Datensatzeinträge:
== == ==

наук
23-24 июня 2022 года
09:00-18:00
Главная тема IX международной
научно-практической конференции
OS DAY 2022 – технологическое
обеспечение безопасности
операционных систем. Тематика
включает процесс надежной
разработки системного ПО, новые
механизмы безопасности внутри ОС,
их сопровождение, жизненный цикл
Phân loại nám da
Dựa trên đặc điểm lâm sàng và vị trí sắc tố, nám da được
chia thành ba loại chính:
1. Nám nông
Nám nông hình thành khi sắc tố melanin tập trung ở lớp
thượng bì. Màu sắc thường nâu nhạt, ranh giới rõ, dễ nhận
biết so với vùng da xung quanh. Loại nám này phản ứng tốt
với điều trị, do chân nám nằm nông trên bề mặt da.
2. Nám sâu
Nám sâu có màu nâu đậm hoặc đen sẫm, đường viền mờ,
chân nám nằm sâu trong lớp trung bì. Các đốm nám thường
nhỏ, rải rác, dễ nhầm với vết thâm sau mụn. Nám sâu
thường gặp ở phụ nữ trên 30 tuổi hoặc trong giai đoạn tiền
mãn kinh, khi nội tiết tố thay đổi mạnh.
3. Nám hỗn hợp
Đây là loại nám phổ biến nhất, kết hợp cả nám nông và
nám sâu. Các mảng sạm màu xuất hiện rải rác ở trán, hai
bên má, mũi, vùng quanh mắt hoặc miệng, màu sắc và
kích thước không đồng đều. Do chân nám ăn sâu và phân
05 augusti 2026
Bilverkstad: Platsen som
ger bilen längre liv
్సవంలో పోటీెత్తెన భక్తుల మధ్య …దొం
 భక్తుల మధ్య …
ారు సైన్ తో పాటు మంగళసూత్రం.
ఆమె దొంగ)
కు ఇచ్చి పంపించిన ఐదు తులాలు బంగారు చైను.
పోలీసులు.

== == ==

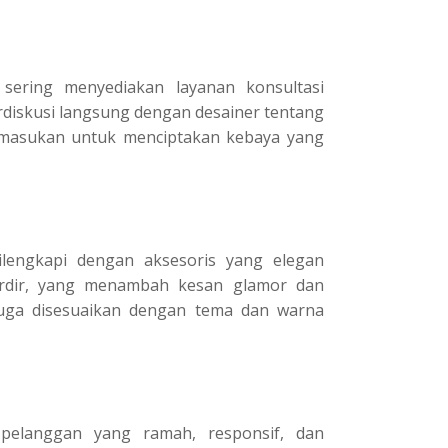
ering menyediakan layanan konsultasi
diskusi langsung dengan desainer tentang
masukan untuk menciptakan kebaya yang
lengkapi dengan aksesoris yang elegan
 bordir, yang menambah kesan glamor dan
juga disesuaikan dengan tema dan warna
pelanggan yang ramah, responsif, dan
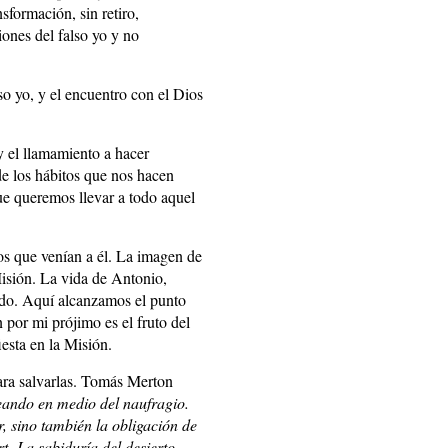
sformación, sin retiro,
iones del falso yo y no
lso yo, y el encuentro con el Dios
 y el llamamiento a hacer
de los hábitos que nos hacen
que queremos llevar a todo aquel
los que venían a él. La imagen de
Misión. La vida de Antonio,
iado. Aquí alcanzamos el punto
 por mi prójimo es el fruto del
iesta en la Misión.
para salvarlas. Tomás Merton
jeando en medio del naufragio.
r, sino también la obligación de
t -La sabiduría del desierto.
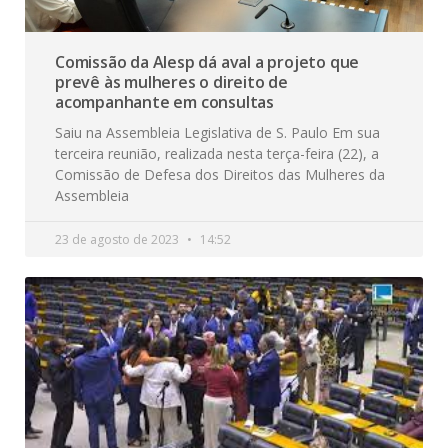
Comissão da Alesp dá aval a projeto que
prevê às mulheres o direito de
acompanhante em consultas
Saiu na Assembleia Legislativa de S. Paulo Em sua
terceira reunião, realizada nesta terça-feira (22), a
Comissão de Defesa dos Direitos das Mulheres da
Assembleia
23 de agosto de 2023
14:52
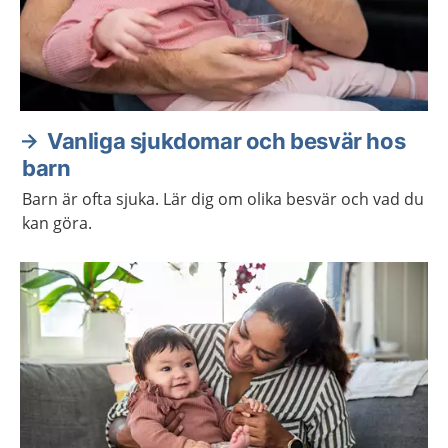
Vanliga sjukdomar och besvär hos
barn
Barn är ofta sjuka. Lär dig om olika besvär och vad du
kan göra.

== == ==

AUFGABE
Finde in den Einträgen oben jede Zeile, in der das Wort "trên" vorkommt, und gib diese Zeilen wörtlich wieder. Achte dabei auf Groß- und Kleinschreibung.

ANTWORT
Dựa trên đặc điểm lâm sàng và vị trí sắc tố, nám da được
với điều trị, do chân nám nằm nông trên bề mặt da.
thường gặp ở phụ nữ trên 30 tuổi hoặc trong giai đoạn tiền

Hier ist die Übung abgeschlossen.